Remember the shoe borrower’s act from last week? An ambitious attempt to protect the rights of third parties, it can hinge on opinions about intention – and that could be a problem.

Last week I talked about the “shoe borrower’s act”, properly called the Contracts (Rights of Third Parties) Act 1999. It has particular importance in construction and applies to all contracting from 11 May 2000.

It asks in what circumstances can an outsider to a contract (a third party) enforce a contract or contractual provision to which it is not a party. In other words, when can the outsider stand in the shoes of a party to the contract and sue?

First, here is a reminder of the basic rules. The starting point is to ask if the two contracting parties have expressly provided that I, the outsider, may enforce a term of that contract. “Mr Bingham shall have the right to enforce this contract” will do nicely, since it is an express term of the contract and I am identified to have a right. More tricky is where the parties do not expressly contract to confer a right on me, yet all the circumstances point to me being the beneficiary. The act says that if I am not expressly identified, I can ask if the contract purports to confer a benefit on another person or group or class, and, if so, I can sue – provided the parties intended that I could sue on that contract.

So, let’s look at some examples. The first one is easy. Bingham Ltd owns a plot of land. The sale is agreed with you for £100 000 to the company and £50 000 to the Institute of Destitute Quantity Surveyors. You fail to pay the institute. The act will allow the institute to sue you for breach of payment obligation.

The second example is where I engage you to build a conservatory on my daughter’s house. You complete, I pay, but then a defect is found. If I sue you for breach, I will only recover nominal damages of, say, £10 because I have suffered no loss. The loss is that of my daughter. The contract with you was a clear and express intention to confer a benefit on the outsider named as a person and the benefit was to build with reasonable care. The benefit conferred is expressly on my daughter. There is a presumption under the act that the contract purported to confer a benefit, and she can sue on it. This latter item is called “the proviso”, that is she can sue provided the contract in all the circumstances shows an intention that she could enforce. That proviso applies whether she is named expressly or implicitly. Crucial, then, is not only the named beneficiary but also finding an intention that the parties to the contract conferred the right to sue on the contract term.

Finding an intention that the parties conferred the right to sue on the contract term is crucial

The third example shows how difficult it might be to find the intention of the contracting parties to let me, the outsider, sue or enforce. This time, I am a book distributor called A new warehouse is built by you for my firm. Your flooring subcontractor is alleged to have made a mess when it laid it. Its subcontract expressly names me as the employer at a specific site for specific works. Undoubtedly it is conferring a benefit on my building, or is it? If I want to sue on the subcontract promise to provide a good floor by standing in the shoes of the main contractor, it is attractive to say the subcontractor was purporting to confer a benefit on me through the main contractor. It is arguable, however, that the flooring enterprise was conferring a benefit on the main contractor so that the main contractor could confer any benefit on me. I may fail on that ground alone.
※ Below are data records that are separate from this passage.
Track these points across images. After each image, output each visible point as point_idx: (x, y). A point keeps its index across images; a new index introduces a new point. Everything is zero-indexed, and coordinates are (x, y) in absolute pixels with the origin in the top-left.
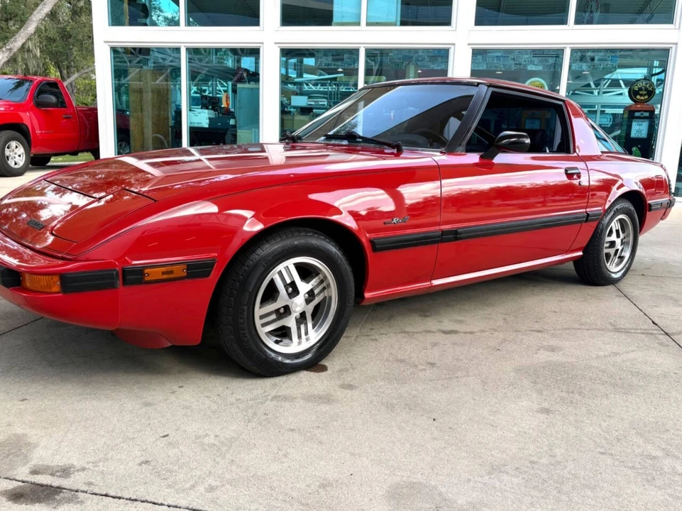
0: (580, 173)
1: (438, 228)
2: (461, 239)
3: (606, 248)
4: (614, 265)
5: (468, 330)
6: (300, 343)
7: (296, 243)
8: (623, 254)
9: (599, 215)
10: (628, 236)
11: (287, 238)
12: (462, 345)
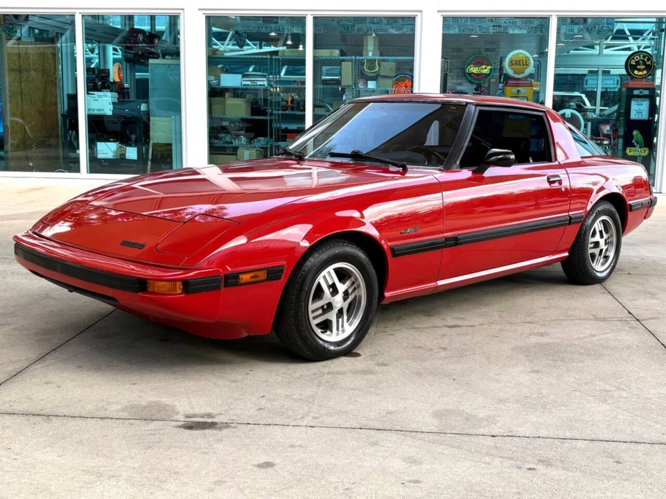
0: (561, 180)
1: (441, 235)
2: (461, 244)
3: (591, 248)
4: (600, 264)
5: (469, 324)
6: (338, 334)
7: (337, 252)
8: (608, 254)
9: (582, 217)
10: (612, 236)
11: (330, 248)
12: (467, 334)
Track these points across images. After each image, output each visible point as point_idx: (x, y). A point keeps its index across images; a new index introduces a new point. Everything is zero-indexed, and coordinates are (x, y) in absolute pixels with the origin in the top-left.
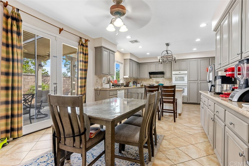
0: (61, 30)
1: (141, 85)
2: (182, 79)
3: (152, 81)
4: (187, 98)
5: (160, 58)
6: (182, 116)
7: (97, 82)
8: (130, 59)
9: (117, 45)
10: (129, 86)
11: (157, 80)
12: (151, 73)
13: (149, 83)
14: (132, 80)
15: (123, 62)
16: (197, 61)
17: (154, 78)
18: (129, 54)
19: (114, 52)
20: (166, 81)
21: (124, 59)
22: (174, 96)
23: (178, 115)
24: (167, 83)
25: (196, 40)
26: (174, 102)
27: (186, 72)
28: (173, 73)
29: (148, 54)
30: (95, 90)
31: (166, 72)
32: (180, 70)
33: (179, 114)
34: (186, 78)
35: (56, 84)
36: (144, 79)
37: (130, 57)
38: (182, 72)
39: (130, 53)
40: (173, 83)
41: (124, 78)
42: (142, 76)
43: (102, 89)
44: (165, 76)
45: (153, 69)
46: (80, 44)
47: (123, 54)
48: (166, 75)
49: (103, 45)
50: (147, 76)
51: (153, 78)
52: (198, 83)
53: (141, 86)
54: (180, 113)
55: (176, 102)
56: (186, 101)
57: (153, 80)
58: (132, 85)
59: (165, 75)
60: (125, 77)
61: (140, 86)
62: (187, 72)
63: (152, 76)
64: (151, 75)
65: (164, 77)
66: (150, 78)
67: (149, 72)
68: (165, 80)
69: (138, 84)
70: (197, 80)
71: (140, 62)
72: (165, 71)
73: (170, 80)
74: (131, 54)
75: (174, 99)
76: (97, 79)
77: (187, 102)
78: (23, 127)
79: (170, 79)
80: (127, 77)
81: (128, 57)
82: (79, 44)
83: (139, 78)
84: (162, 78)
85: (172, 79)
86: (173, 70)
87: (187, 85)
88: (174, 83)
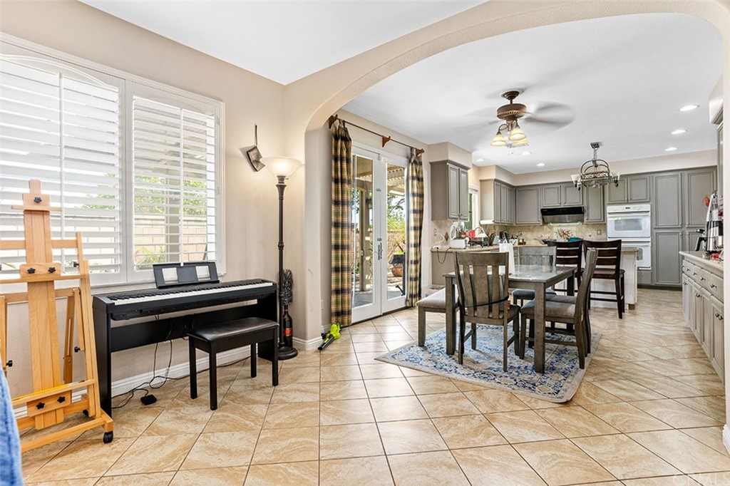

But, in any case, do I fail with the proviso? The flooring firm might show there was no intention in the subcontract that I could enforce or sue as an outsider. How come? Because the surrounding circumstances of a string of construction contracts ordinarily provide that the employer pursues the main contractor, which in turn sues the subcontractor. Those circumstances may be enough to defeat the ability to sue under the act.

A fourth example is quite different but useful. The main contract contains an exclusion clause.

It seeks to exclude all liability of the main contractor to its clients of “all agents, servants, employees and subcontractors” engaged by the main contractor in the performance of this particular contract. The engineer engaged by the main contractor is negligent in its geotechnical survey causing me, the employer, loss. I decide to sue it in the tort of negligence. But I am likely to fail since the main contract purports to confer a benefit of the exclusion clause on the agents or servants of the main contractor.